# [WORK INSTRUCTIONS]
Transcribe the material below verbatim, omitting the pictures from your transcription.

# [INFORMATION SUPPLIED]
Content starts

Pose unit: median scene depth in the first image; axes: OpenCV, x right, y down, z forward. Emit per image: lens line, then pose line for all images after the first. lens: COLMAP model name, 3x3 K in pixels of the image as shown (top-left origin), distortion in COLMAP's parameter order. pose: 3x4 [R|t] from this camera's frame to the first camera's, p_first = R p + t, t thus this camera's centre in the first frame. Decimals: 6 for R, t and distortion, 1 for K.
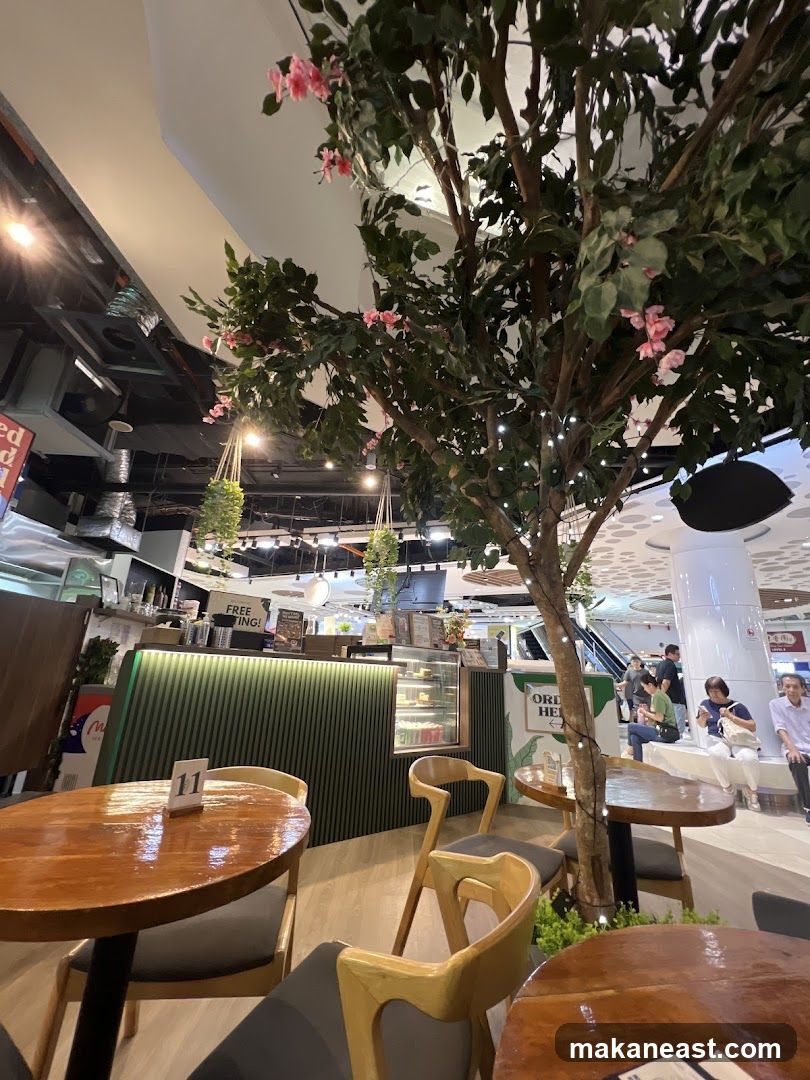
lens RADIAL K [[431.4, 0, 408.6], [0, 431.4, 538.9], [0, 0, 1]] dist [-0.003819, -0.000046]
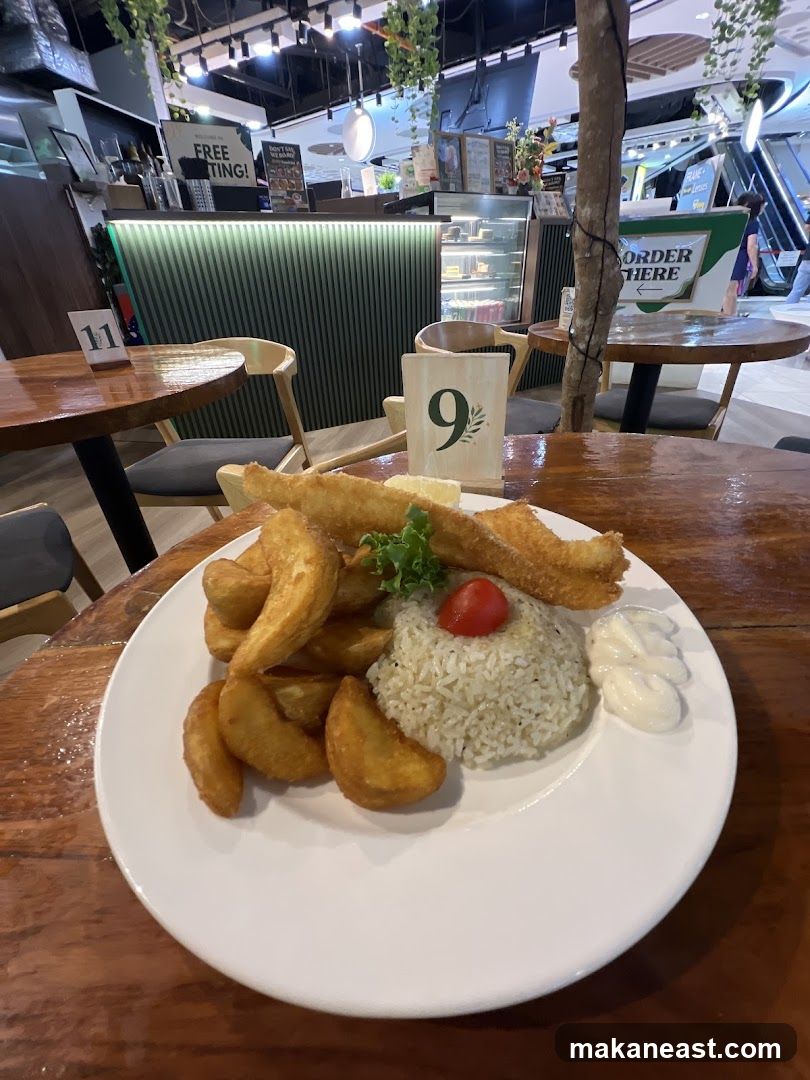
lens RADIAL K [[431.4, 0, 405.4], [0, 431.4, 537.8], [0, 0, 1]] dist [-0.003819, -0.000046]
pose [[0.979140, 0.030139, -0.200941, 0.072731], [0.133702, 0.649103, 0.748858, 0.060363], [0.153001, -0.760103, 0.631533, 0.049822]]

Content ends

# [ANSWER SPACE]
Pose unit: median scene depth in the first image; axes: OpenCV, x right, y down, z forward. Emit per image: lens line, then pose line for all images after the first. lens: COLMAP model name, 3x3 K in pixels of the image as shown (top-left origin), distortion in COLMAP's parameter order. pose: 3x4 [R|t] from this camera's frame to the first camera's, p_first = R p + t, t thus this camera's centre in the first frame. Decimals: 6 for R, t and distortion, 1 for K.
lens RADIAL K [[431.4, 0, 408.6], [0, 431.4, 538.9], [0, 0, 1]] dist [-0.003819, -0.000046]
lens RADIAL K [[431.4, 0, 405.4], [0, 431.4, 537.8], [0, 0, 1]] dist [-0.003819, -0.000046]
pose [[0.979140, 0.030139, -0.200941, 0.072731], [0.133702, 0.649103, 0.748858, 0.060363], [0.153001, -0.760103, 0.631533, 0.049822]]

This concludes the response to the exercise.